According to the wireless passive experimental test platform shown in Figure 5, the temperature sensor array was measured wirelessly. Three sensors connected to respective antennas were placed on the surface of the curved heating table and thermally bonded using thermally conductive double-sided adhesive. At the same time, a thermocouple is placed near the SAW sensors to calibrate the temperature. The distance between the antenna and the heating platform is 20 cm. The response time of the device is about 0.15 μs. With the increase in temperature, the frequency of the echo signal decreases gradually while the reading signal remains unchanged, so the ∆f of the intermediate frequency signal increases gradually. Therefore, the rate of change of if signal is opposite to the sensitivity of the sensor. Figure 9 shows the results of the wireless measurement experiment with a set of sensor arrays. By analyzing the rate of change of the signal, the sensitivity and linearity of the three sensors in wireless measurement were evaluated and compared with the results obtained by Vector Network Analyzer (VNA) measurements. According to the fitting results, all three sensors show good linearity with the sensitivity of −14.604 kHz/°C, −15.418 kHz/°C, −16.251 kHz/°C and temperature coefficient TCF of −30.323 ppm/°C, −31.184 ppm/°C, −31.610 ppm/°C. These results are basically consistent with the experimental results obtained from wired testing.

4. Discussion

With the development of SAW temperature sensors, there is a growing demand for their application in fields such as aviation and automotive electronics. In this study, a SAW temperature sensor array based on FPCB is proposed to address the complexity of current application environments. The sensor array uses FDMA technology to encode and realize multi-point temperature measurements. Leveraging the flexibility and thinness of FPCBs, the flexible SAW sensor can fit the curved object better. A two-dimensional model was established using the finite element simulation software COMSOL to calculate the operating frequencies of SAWs with different finger widths. The simulation results are verified by VNA, and the temperature–frequency characteristics of the sensor are characterized. The results show that the three devices have good linearity and sensitivity, which proves the feasibility of the flexible SAW temperature sensor array. Then, a reading circuit system for the sensors is further designed. A group of SAW sensors with three different working frequencies communicate wirelessly via a single inquiry antenna, which verifies the wireless temperature measurement capability of the sensor array.

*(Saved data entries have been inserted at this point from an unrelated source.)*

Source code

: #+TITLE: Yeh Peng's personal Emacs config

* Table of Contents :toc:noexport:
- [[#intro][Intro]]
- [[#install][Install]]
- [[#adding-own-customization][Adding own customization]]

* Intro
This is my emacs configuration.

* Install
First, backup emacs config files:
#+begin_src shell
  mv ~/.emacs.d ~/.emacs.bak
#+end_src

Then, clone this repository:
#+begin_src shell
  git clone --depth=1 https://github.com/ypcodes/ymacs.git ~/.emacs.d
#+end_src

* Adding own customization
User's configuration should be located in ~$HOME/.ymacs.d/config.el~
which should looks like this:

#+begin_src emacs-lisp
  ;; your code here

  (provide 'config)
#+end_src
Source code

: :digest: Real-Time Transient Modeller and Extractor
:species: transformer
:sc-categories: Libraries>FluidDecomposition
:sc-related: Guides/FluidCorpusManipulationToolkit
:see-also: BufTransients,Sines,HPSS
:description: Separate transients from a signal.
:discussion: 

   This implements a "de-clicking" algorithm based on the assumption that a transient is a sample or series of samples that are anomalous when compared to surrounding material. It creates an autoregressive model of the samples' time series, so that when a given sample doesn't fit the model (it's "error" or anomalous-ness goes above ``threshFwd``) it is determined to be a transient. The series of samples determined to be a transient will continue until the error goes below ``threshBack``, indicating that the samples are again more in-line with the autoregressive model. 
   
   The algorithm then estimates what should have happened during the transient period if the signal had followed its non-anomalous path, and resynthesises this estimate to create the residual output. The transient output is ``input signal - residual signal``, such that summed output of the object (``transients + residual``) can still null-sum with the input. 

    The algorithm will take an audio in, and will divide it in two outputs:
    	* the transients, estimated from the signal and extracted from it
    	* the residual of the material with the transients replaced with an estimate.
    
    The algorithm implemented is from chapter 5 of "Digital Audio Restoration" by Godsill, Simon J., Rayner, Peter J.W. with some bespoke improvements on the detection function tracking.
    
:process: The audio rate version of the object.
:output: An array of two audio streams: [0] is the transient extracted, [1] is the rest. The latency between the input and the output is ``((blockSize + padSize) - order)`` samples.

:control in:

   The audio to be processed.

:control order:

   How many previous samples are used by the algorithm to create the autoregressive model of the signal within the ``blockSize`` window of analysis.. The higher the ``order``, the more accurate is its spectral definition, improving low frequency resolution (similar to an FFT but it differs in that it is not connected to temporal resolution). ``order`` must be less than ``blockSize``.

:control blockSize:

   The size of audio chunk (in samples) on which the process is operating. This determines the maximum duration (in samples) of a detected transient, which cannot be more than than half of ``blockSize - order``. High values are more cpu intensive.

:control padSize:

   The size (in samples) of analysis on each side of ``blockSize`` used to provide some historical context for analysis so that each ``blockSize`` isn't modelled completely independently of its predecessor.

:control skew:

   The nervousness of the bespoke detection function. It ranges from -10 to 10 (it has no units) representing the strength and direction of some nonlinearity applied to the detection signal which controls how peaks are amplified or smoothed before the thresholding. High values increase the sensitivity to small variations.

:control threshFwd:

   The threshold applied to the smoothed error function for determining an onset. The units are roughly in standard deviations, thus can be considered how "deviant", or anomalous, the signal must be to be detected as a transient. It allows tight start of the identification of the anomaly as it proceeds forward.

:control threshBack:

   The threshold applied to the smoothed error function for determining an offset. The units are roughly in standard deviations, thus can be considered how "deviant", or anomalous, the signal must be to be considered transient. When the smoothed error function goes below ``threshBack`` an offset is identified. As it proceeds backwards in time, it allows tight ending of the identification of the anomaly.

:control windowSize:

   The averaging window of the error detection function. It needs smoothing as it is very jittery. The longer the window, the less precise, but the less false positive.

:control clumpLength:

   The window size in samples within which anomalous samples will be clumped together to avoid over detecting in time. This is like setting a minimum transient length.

In the subsequent work, further simulation and testing can be conducted to characterize the strain performance of the AlN surface acoustic wave resonators used in this study in order to assess the flexibility of the devices themselves and to delve into the reliability and stability of the FPCB, AlN piezoelectric layer, and interdigital transducer (IDT) under repeated bending. Moreover, alternative solutions to the spiral antenna can be explored, considering the characteristics of antenna miniaturization, high gain, and frequency adjustability, to further optimize and enhance the ability of the surface acoustic wave temperature sensor to monitor multi-point temperature information in environments with wiring difficulties and uneven surfaces.